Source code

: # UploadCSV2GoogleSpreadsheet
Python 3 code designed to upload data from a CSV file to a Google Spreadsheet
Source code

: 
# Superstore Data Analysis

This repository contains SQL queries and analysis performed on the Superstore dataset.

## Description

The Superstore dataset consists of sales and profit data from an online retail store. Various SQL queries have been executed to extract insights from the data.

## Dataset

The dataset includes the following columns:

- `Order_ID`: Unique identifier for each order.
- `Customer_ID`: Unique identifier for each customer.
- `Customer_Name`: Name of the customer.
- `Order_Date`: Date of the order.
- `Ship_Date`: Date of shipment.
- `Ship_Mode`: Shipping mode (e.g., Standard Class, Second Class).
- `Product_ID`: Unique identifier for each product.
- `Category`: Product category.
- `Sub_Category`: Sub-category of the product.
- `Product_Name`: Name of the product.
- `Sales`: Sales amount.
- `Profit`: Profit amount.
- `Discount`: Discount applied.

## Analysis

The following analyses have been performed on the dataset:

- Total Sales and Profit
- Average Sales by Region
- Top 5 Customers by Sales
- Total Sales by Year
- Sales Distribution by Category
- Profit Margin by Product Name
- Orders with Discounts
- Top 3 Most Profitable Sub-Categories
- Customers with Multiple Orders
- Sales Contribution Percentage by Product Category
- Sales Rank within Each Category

· · ·

_PROBLEM DETAILS:_
Copy the source text of every entry above, line for line and without any changes.

_OUTPUT FOR THIS TASK:_
Source code

: # UploadCSV2GoogleSpreadsheet
Python 3 code designed to upload data from a CSV file to a Google Spreadsheet
Source code

: 
# Superstore Data Analysis

This repository contains SQL queries and analysis performed on the Superstore dataset.

## Description

The Superstore dataset consists of sales and profit data from an online retail store. Various SQL queries have been executed to extract insights from the data.

## Dataset

The dataset includes the following columns:

- `Order_ID`: Unique identifier for each order.
- `Customer_ID`: Unique identifier for each customer.
- `Customer_Name`: Name of the customer.
- `Order_Date`: Date of the order.
- `Ship_Date`: Date of shipment.
- `Ship_Mode`: Shipping mode (e.g., Standard Class, Second Class).
- `Product_ID`: Unique identifier for each product.
- `Category`: Product category.
- `Sub_Category`: Sub-category of the product.
- `Product_Name`: Name of the product.
- `Sales`: Sales amount.
- `Profit`: Profit amount.
- `Discount`: Discount applied.

## Analysis

The following analyses have been performed on the dataset:

- Total Sales and Profit
- Average Sales by Region
- Top 5 Customers by Sales
- Total Sales by Year
- Sales Distribution by Category
- Profit Margin by Product Name
- Orders with Discounts
- Top 3 Most Profitable Sub-Categories
- Customers with Multiple Orders
- Sales Contribution Percentage by Product Category
- Sales Rank within Each Category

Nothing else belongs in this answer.